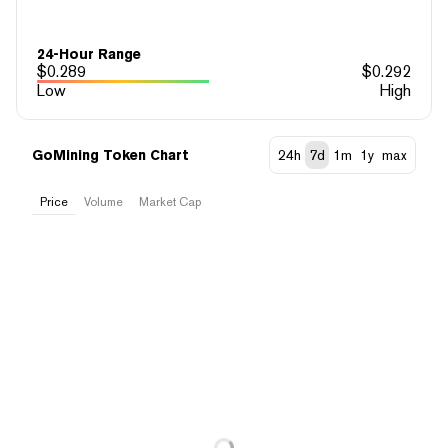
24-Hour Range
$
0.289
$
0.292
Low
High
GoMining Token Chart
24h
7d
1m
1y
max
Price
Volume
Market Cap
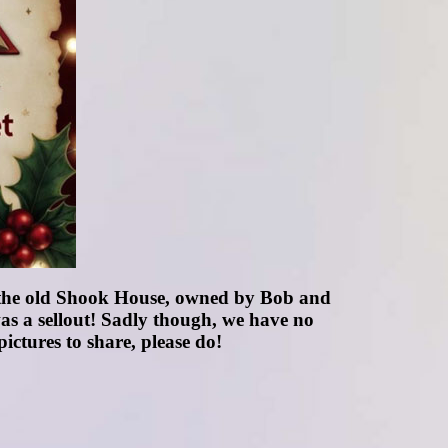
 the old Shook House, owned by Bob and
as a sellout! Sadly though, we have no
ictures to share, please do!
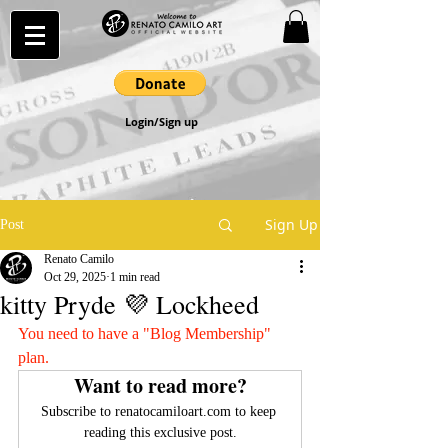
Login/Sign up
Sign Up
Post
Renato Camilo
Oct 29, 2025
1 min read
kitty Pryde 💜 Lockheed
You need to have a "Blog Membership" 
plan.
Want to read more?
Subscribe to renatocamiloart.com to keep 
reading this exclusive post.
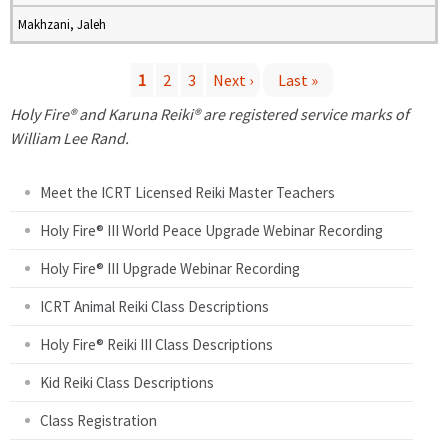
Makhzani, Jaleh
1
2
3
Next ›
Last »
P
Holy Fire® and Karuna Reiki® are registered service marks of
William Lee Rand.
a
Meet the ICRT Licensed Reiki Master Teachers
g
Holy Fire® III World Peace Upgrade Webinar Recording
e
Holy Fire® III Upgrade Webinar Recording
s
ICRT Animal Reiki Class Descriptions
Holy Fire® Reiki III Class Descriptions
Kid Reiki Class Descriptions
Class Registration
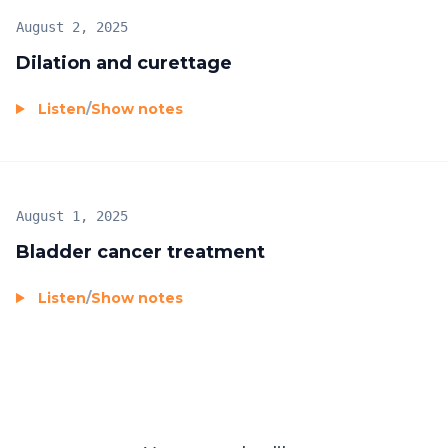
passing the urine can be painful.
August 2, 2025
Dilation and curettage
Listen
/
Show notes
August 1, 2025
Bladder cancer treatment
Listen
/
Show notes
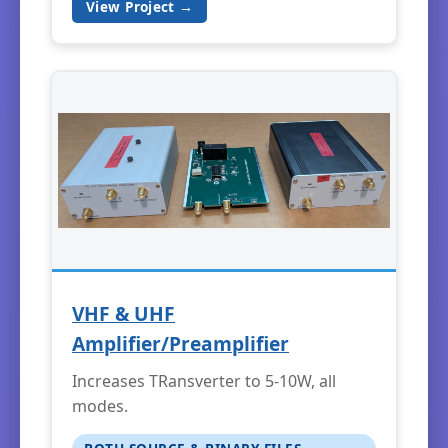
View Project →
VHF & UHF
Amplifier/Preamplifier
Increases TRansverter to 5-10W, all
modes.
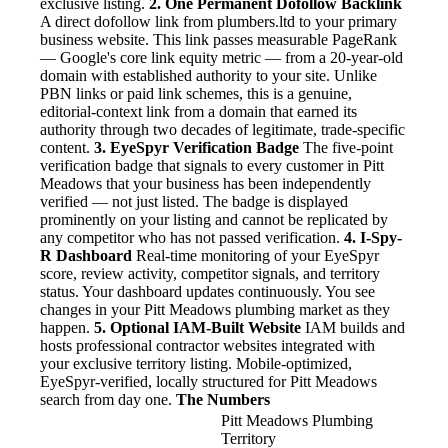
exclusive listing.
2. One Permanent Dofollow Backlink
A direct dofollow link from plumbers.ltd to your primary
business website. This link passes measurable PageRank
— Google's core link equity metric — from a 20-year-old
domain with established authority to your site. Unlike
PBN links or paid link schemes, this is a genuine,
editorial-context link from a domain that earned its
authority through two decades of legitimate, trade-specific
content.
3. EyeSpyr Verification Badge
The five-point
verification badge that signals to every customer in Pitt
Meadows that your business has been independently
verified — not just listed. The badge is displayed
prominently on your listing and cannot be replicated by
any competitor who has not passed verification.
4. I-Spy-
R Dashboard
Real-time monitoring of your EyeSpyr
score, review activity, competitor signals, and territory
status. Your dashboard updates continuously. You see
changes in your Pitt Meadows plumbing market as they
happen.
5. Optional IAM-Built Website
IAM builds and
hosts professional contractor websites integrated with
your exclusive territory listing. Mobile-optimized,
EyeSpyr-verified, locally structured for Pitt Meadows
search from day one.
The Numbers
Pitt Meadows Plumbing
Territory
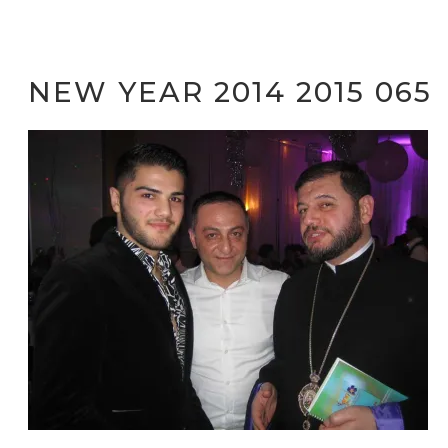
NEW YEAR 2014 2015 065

- - -

WORK ORDER:
Every record should be duplicated exactly, though any picture in it must be left out.

RESPONSE:
24-Hour Range
$
0.289
$
0.292
Low
High
GoMining Token Chart
24h
7d
1m
1y
max
Price
Volume
Market Cap
 the old Shook House, owned by Bob and
as a sellout! Sadly though, we have no
ictures to share, please do!
Login/Sign up
Sign Up
Post
Renato Camilo
Oct 29, 2025
1 min read
kitty Pryde 💜 Lockheed
You need to have a "Blog Membership" 
plan.
Want to read more?
Subscribe to renatocamiloart.com to keep 
reading this exclusive post.
Makhzani, Jaleh
1
2
3
Next ›
Last »
P
Holy Fire® and Karuna Reiki® are registered service marks of
William Lee Rand.
a
Meet the ICRT Licensed Reiki Master Teachers
g
Holy Fire® III World Peace Upgrade Webinar Recording
e
Holy Fire® III Upgrade Webinar Recording
s
ICRT Animal Reiki Class Descriptions
Holy Fire® Reiki III Class Descriptions
Kid Reiki Class Descriptions
Class Registration
passing the urine can be painful.
August 2, 2025
Dilation and curettage
Listen
/
Show notes
August 1, 2025
Bladder cancer treatment
Listen
/
Show notes
View Project →
VHF & UHF
Amplifier/Preamplifier
Increases TRansverter to 5-10W, all
modes.
exclusive listing.
2. One Permanent Dofollow Backlink
A direct dofollow link from plumbers.ltd to your primary
business website. This link passes measurable PageRank
— Google's core link equity metric — from a 20-year-old
domain with established authority to your site. Unlike
PBN links or paid link schemes, this is a genuine,
editorial-context link from a domain that earned its
authority through two decades of legitimate, trade-specific
content.
3. EyeSpyr Verification Badge
The five-point
verification badge that signals to every customer in Pitt
Meadows that your business has been independently
verified — not just listed. The badge is displayed
prominently on your listing and cannot be replicated by
any competitor who has not passed verification.
4. I-Spy-
R Dashboard
Real-time monitoring of your EyeSpyr
score, review activity, competitor signals, and territory
status. Your dashboard updates continuously. You see
changes in your Pitt Meadows plumbing market as they
happen.
5. Optional IAM-Built Website
IAM builds and
hosts professional contractor websites integrated with
your exclusive territory listing. Mobile-optimized,
EyeSpyr-verified, locally structured for Pitt Meadows
search from day one.
The Numbers
Pitt Meadows Plumbing
Territory
NEW YEAR 2014 2015 065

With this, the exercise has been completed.